Task brief:
Without the pictures, give the records again exactly as they appear.

Dataset entries:
==*==
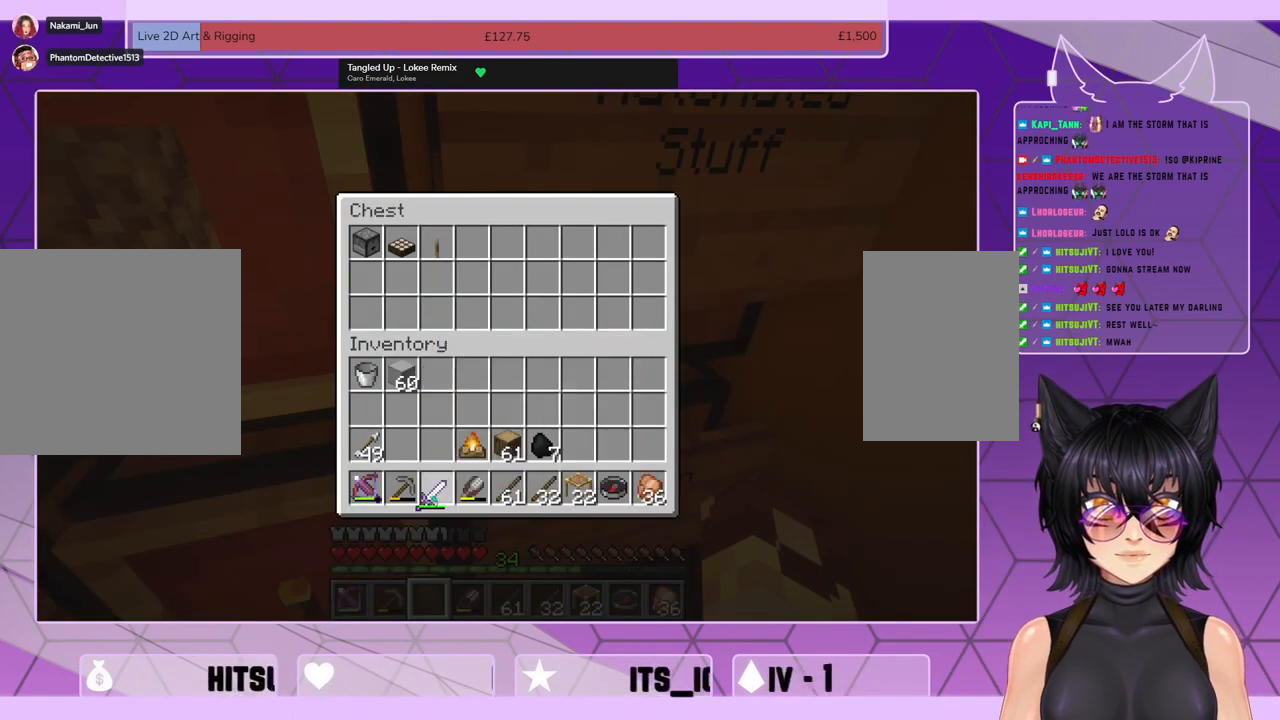
{"keys": [], "mouse": [], "events": [[134, "mouse_left", "down"], [234, "mouse_left", "up"]]}
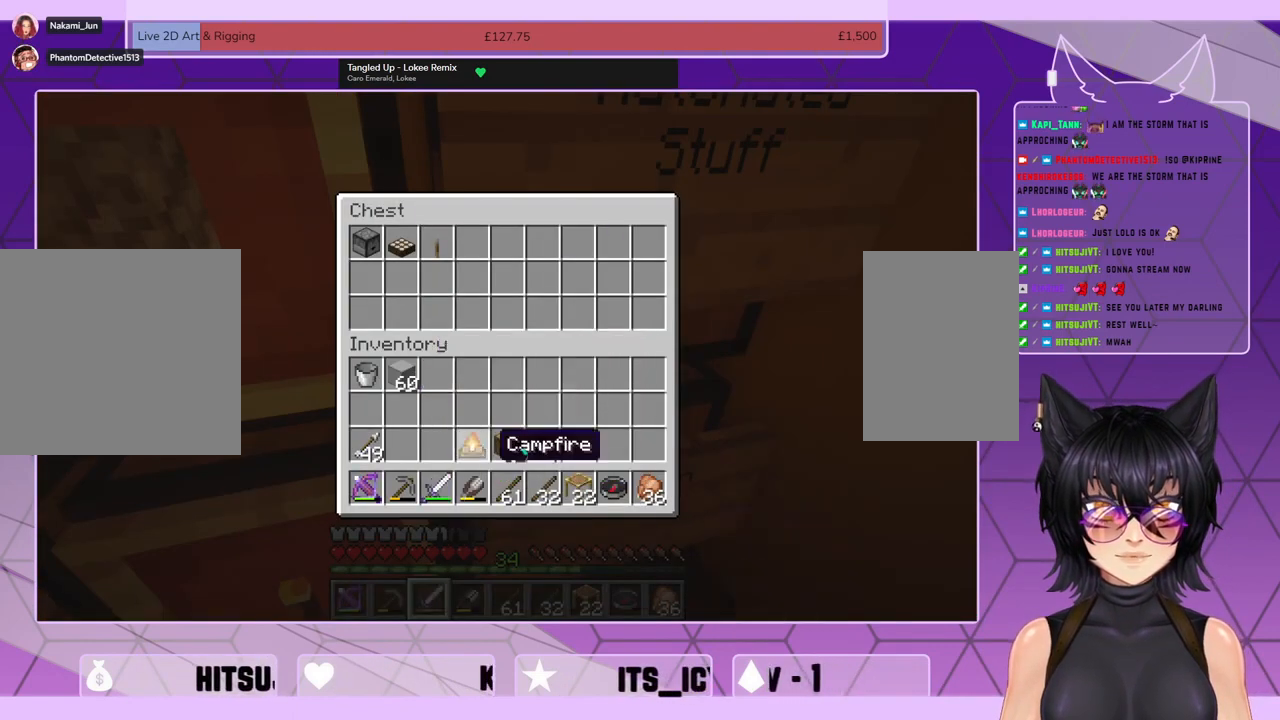
{"keys": [], "mouse": [], "events": []}
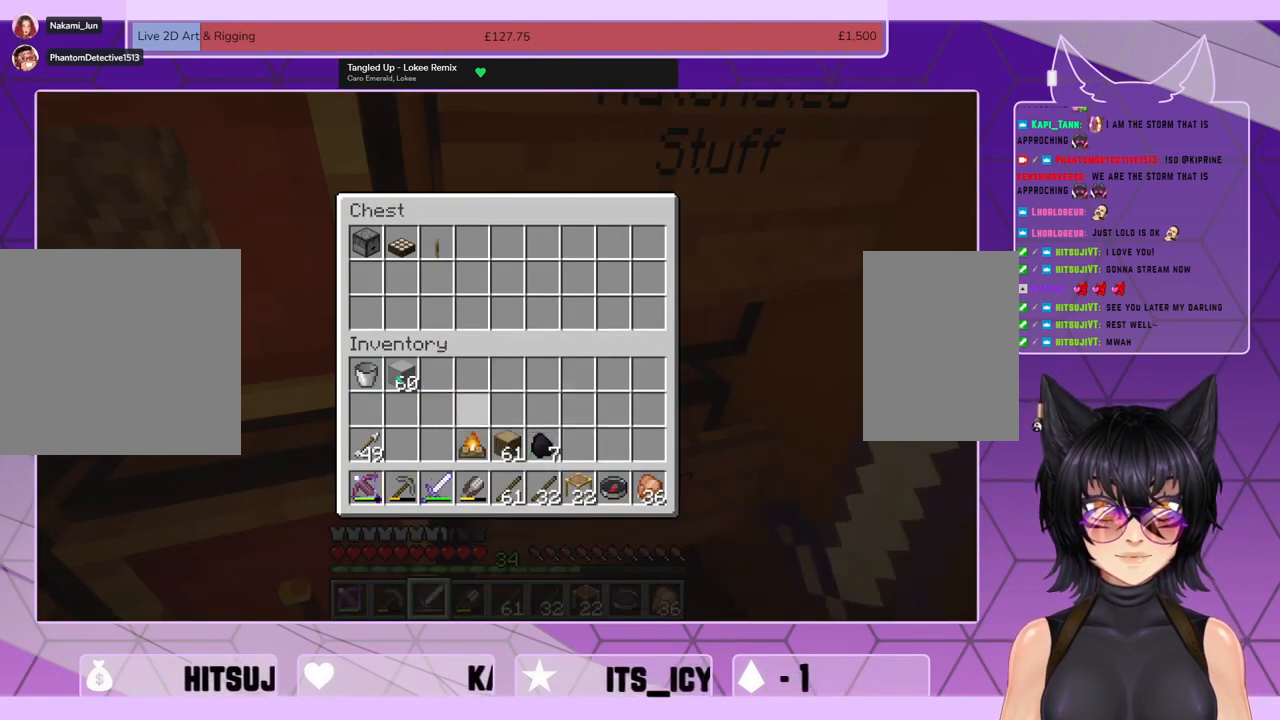
{"keys": [], "mouse": [], "events": []}
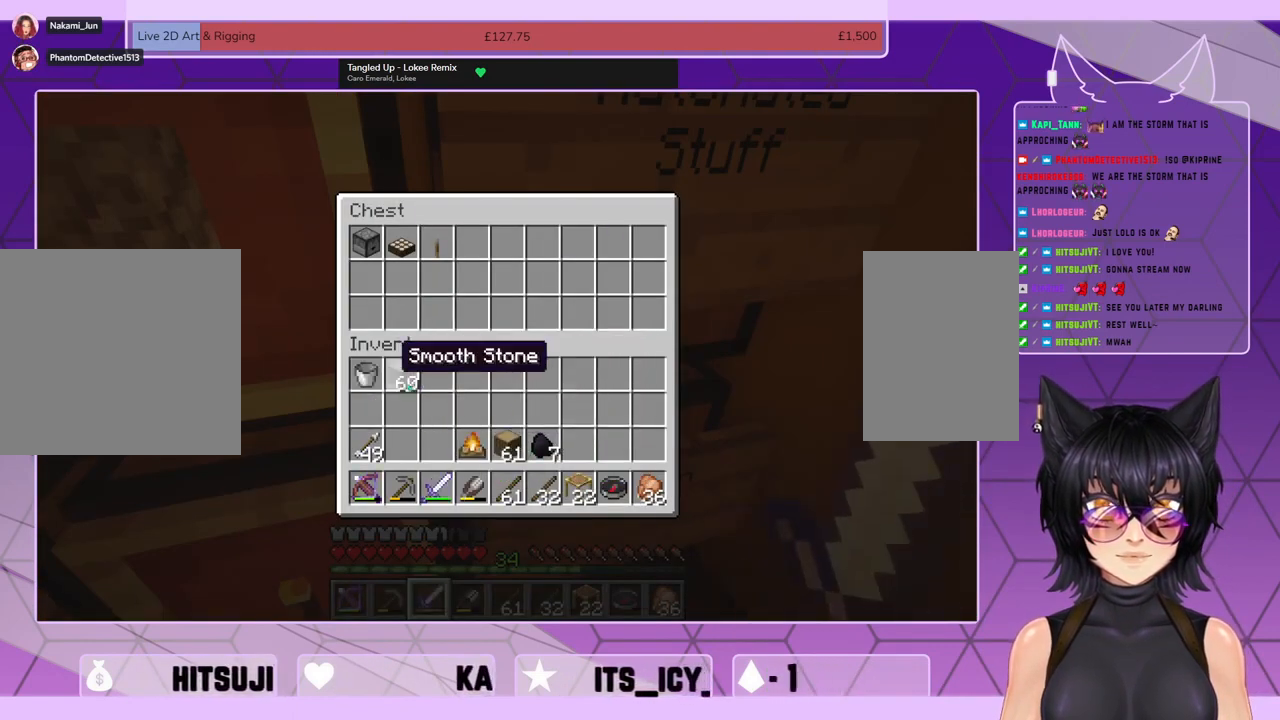
{"keys": [], "mouse": [], "events": []}
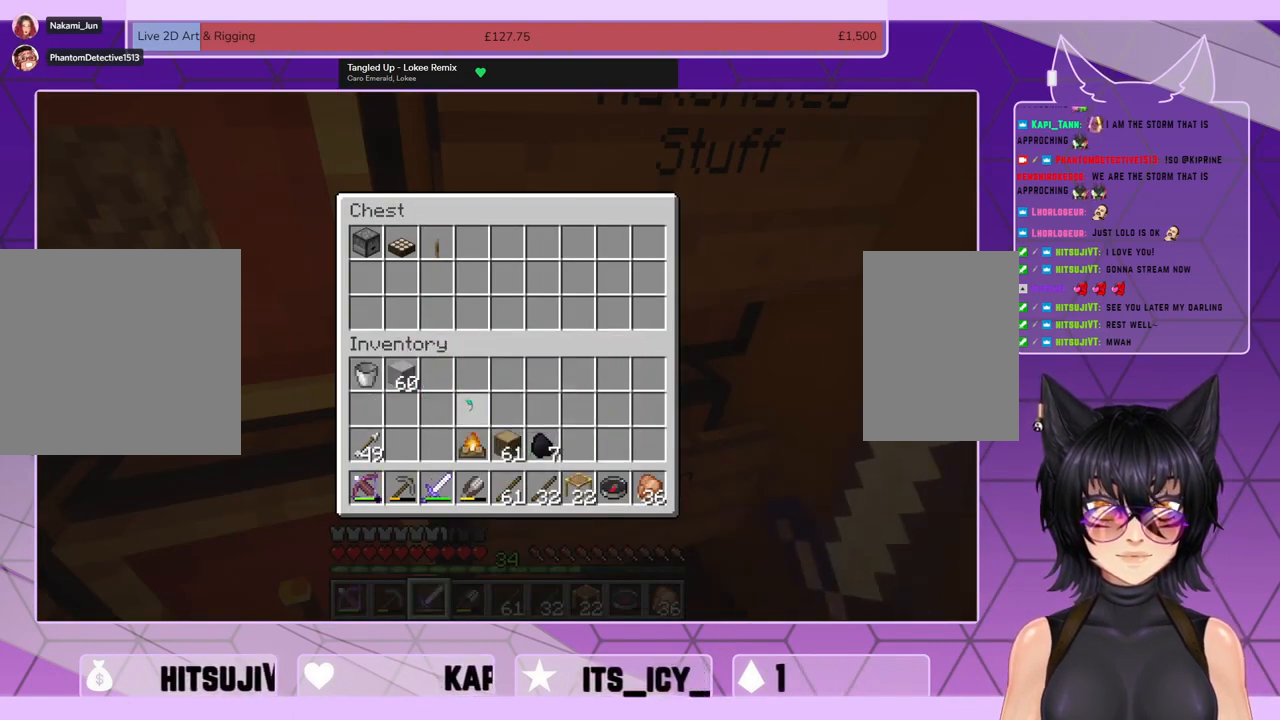
{"keys": [], "mouse": [], "events": []}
==*==
Response below:
{"keys": [], "mouse": [], "events": [[134, "mouse_left", "down"], [234, "mouse_left", "up"]]}
{"keys": [], "mouse": [], "events": []}
{"keys": [], "mouse": [], "events": []}
{"keys": [], "mouse": [], "events": []}
{"keys": [], "mouse": [], "events": []}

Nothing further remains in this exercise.